US 12,260,851 B2
	Two-level text-to-speech systems using synthetic training data
Lev Finkelstein, Mountain View, CA (US); Chun-an Chan, Mountain View, CA (US); Byungha Chun, Tokyo (JP); Norman Casagrande, London (GB); Yu Zhang, Mountain View, CA (US); Robert Andrew James Clark, Hertfordshire (GB); and Vincent Wan, London (GB)
Assigned to Google LLC, Mountain View, CA (US)
Filed by Google LLC, Mountain View, CA (US)
Filed on Jul. 14, 2021, as Appl. No. 17/305,809.
Prior Publication US 2023/0018384 A1, Jan. 19, 2023
Int. Cl.

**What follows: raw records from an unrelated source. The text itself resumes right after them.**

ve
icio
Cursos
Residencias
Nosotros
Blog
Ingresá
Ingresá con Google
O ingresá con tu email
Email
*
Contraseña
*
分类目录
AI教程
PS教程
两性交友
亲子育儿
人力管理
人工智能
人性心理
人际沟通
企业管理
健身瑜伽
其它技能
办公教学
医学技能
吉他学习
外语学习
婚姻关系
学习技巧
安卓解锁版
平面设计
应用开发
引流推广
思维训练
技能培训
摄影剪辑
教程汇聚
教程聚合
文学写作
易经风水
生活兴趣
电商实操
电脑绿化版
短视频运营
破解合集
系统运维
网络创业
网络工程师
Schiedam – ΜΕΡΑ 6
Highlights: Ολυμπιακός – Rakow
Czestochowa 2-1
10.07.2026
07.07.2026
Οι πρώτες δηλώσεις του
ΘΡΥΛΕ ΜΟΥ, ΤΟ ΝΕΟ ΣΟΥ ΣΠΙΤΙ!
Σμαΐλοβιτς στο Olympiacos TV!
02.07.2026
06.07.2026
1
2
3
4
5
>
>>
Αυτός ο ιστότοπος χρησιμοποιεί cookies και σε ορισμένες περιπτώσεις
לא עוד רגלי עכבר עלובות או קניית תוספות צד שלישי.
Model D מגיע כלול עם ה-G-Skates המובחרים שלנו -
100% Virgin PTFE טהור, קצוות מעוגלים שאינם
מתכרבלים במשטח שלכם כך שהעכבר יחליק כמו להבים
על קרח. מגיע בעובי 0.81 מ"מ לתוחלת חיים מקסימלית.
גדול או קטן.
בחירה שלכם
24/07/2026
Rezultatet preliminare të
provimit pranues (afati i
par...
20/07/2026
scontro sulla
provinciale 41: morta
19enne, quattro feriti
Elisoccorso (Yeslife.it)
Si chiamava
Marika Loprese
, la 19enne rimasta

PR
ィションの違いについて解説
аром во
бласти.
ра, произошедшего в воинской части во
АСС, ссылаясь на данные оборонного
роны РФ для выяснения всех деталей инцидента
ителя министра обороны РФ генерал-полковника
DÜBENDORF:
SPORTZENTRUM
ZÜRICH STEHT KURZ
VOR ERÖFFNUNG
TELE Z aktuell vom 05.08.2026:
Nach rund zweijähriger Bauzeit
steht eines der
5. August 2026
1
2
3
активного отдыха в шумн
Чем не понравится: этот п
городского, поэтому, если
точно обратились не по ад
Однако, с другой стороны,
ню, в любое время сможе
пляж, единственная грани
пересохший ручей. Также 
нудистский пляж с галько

G10L 13/00 (2006.01); G10L 13/047 (2013.01); G10L 13/08 (2013.01)

CPC G10L 13/08 (2013.01) [G10L 13/047 (2013.01)]

27 Claims

1. A computer-implemented method when executed on data processing hardware causes the data processing hardware to perform operations comprising:

obtaining training data including a plurality of training audio signals and corresponding transcripts, each training audio signal corresponding to a reference utterance spoken by a target speaker in a first accent/dialect, each transcript comprising a textual representation of the corresponding reference utterance;

for each training audio signal of the training data:

generating, by a trained voice cloning system trained to generate synthesized speech that clones a voice of the target speaker in a second accent/dialect different than the first accent/dialect and configured to receive the training audio signal corresponding to the reference utterance spoken by the target speaker in the first accent/dialect as input, a training synthesized speech representation of the corresponding reference utterance spoken by the target speaker in the first accent/dialect, the training synthesized speech representation comprising an output audio waveform of synthesized speech that clones the voice of the target speaker in the second accent/dialect different than the first accent/dialect;

outputting, from the trained voice cloning system, the training synthesized speech representation comprising the output audio waveform of synthesized speech that clones the voice of the target speaker in the second accent/dialect different than the first accent/dialect;

obtaining a text-to-speech (TTS) system different than the trained voice cloning system, the TTS system not trained to generate synthesized speech that clones the voice of the target speaker in the second accent/dialect; and

training the TTS system to learn to generate synthesized speech that clones the voice of the target speaker in the second accent/dialect based on the corresponding transcript of the training audio signal and the training synthesized speech representation of the corresponding reference utterance output from the trained voice cloning system;

receiving an input 616text utterance to be synthesized into speech in the second accent/dialect;

obtaining conditioning inputs comprising a speaker embedding representing voice characteristics of the target speaker and an accent/dialect identifier identifying the second accent/dialect; and

generating, using the trained TTS system conditioned on the obtained conditioning inputs, by processing the input text utterance, an output audio waveform corresponding to a synthesized speech representation of the input text utterance that clones the voice of the target speaker in the second accent/dialect.